Julián Vázquez

Personal information
- Full name: Julián Vázquez
- Date of birth: March 30, 2001 (age 24)
- Place of birth: Brigham City, Utah, United States
- Height: 5 ft 11 in (1.80 m)
- Position(s): Winger

Youth career
- 2015–2018: Real Salt Lake

Senior career*
- Years: Team / Apps / (Gls)
- 2019–2020: Real Salt Lake / 0 / (0)
- 2019–2020: → Real Monarchs (loan) / 20 / (2)
- 2021: Las Vegas Lights / 24 / (1)
- 2022: Sporting Kansas City II / 20 / (4)
- 2023: Real Monarchs / 10 / (0)

International career
- 2019–2020: Mexico U18 / 2 / (1)
- 2020: Mexico U20 / 2 / (0)

= Julián Vázquez =

Mexican footballer (born 2001)

Julián Vázquez (born March 30, 2001) is a professional footballer who plays as a winger. Born in the United States, he represented the Mexico national under-20 team.

== Career ==
=== Professional ===
On October 7, 2018, Vázquez signed as a Homegrown Player for Real Salt Lake of Major League Soccer.

Vázquez made his professional debut on June 11, 2019, appearing as an 84th-minute substitute during a 3–0 loss to Los Angeles FC in the Lamar Hunt US Open Cup.

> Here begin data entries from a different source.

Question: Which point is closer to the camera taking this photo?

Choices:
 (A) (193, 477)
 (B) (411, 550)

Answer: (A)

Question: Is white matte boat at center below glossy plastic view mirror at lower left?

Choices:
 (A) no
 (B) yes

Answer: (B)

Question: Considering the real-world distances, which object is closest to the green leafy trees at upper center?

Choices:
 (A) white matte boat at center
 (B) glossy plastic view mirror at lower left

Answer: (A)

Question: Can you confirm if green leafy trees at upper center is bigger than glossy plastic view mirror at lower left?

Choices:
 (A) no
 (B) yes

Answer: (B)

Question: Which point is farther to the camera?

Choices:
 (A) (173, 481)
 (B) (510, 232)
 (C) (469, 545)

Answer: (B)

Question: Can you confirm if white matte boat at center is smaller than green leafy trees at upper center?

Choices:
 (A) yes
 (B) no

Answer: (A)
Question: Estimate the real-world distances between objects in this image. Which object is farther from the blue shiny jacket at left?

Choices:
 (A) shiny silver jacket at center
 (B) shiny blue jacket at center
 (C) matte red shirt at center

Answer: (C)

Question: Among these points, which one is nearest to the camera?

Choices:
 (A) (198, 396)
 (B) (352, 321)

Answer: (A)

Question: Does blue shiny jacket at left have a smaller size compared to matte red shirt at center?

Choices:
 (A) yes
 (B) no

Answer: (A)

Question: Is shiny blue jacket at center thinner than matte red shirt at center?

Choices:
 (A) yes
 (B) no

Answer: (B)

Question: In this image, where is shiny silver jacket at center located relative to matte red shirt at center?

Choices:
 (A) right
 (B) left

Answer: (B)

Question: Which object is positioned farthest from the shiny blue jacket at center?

Vázquez was released by Salt Lake following their 2020 season.

In May 2021, Vázquez joined USL Championship side Las Vegas Lights.

Vázquez signed with MLS Next Pro side Sporting Kansas City II on February 18, 2022.

On May 14, 2023, Vázquez returned to Salt Lake City, joining Real Monarchs in the MLS Next Pro.